Stegner and Home
It made sense that I finished this year’s “beach book” just hours before firing up the work computer. It made sense, though it made for less than 40 winks. That’s the way it is — or can be, when the book is good enough.
In this one, it was almost as if I could see Stegner coming into his own as a writer from the beginning of this 562-page saga to the end. The Big Rock Candy Mountain was Stegner’s second published novel and an autobiographical gem that becomes wiser and stronger as the writer (and the characters) mature.
I’ve always loved Stegner’s depiction of the American West, his love for the landscape and the way he grapples with the nature of home. And here I could see this in full flower:
It was a grand country, a country to lift the blood, and he was going home across its wind-kissed miles with the sun on him and the cornfields steaming under the first summer heat and the first bugs immolating themselves against his windshield. But going home where? he said. Where do I belong in this?
…Where is home? he said. It isn’t where your family comes from, and it isn’t where you were born, unless you have been lucky enough to live in one place all your life. Home is where you hang your hat. (He had never owned a hat.) Or home is where you spent your childhood, the good years when waking every morning was an excitement, when the round of the day could always produce something to fill your mind, tear your emotions, excite your wonder or awe or delight.

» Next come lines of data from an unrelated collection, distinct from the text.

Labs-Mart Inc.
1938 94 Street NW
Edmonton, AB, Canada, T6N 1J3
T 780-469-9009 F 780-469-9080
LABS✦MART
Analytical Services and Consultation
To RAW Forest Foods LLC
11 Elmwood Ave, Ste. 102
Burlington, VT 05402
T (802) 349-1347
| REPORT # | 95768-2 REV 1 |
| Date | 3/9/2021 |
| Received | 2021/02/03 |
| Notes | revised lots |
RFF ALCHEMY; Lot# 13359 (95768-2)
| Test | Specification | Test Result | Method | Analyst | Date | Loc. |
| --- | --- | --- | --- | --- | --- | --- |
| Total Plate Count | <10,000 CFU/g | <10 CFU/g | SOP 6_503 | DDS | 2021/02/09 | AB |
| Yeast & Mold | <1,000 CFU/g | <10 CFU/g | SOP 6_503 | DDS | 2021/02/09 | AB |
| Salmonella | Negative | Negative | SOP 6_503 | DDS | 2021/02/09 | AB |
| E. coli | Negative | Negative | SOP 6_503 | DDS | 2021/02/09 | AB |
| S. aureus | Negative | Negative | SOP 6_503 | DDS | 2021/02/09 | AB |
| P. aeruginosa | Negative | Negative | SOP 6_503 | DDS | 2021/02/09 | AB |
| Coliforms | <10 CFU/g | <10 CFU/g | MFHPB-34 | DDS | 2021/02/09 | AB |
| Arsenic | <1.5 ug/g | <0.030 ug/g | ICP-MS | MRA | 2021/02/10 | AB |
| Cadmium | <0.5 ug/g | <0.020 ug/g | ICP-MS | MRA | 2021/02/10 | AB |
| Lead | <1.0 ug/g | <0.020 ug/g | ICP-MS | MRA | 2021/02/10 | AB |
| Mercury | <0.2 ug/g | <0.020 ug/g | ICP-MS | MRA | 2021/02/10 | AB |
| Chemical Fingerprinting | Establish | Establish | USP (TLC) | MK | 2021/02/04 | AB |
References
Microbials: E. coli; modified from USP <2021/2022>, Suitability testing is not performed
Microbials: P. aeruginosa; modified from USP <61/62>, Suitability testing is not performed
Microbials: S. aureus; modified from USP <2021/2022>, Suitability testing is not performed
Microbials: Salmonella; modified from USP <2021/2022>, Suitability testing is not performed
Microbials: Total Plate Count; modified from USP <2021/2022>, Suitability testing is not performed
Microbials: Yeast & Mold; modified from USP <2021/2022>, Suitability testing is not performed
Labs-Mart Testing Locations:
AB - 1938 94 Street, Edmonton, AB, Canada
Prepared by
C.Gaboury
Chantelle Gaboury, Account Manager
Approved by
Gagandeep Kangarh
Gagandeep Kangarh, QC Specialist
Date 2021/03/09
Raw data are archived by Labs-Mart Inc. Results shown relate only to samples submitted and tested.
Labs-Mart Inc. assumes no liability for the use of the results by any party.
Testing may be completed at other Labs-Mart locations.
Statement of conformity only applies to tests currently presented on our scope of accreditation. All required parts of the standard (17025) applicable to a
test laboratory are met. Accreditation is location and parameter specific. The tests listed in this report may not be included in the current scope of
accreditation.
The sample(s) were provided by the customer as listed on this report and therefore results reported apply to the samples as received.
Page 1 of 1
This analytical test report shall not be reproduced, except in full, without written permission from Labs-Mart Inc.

Is home that, or is it the place where the people you love live, or the place where you have buried your dead, or the place where you want to be buried yourself?
…To have that rush of sentimental loyalty at the sound of a name, to love and know a single place … Those were the things that not only his family, but thousands of Americans had missed. The whole nation had been footloose too long, Heaven had been just over the next range for too many generations.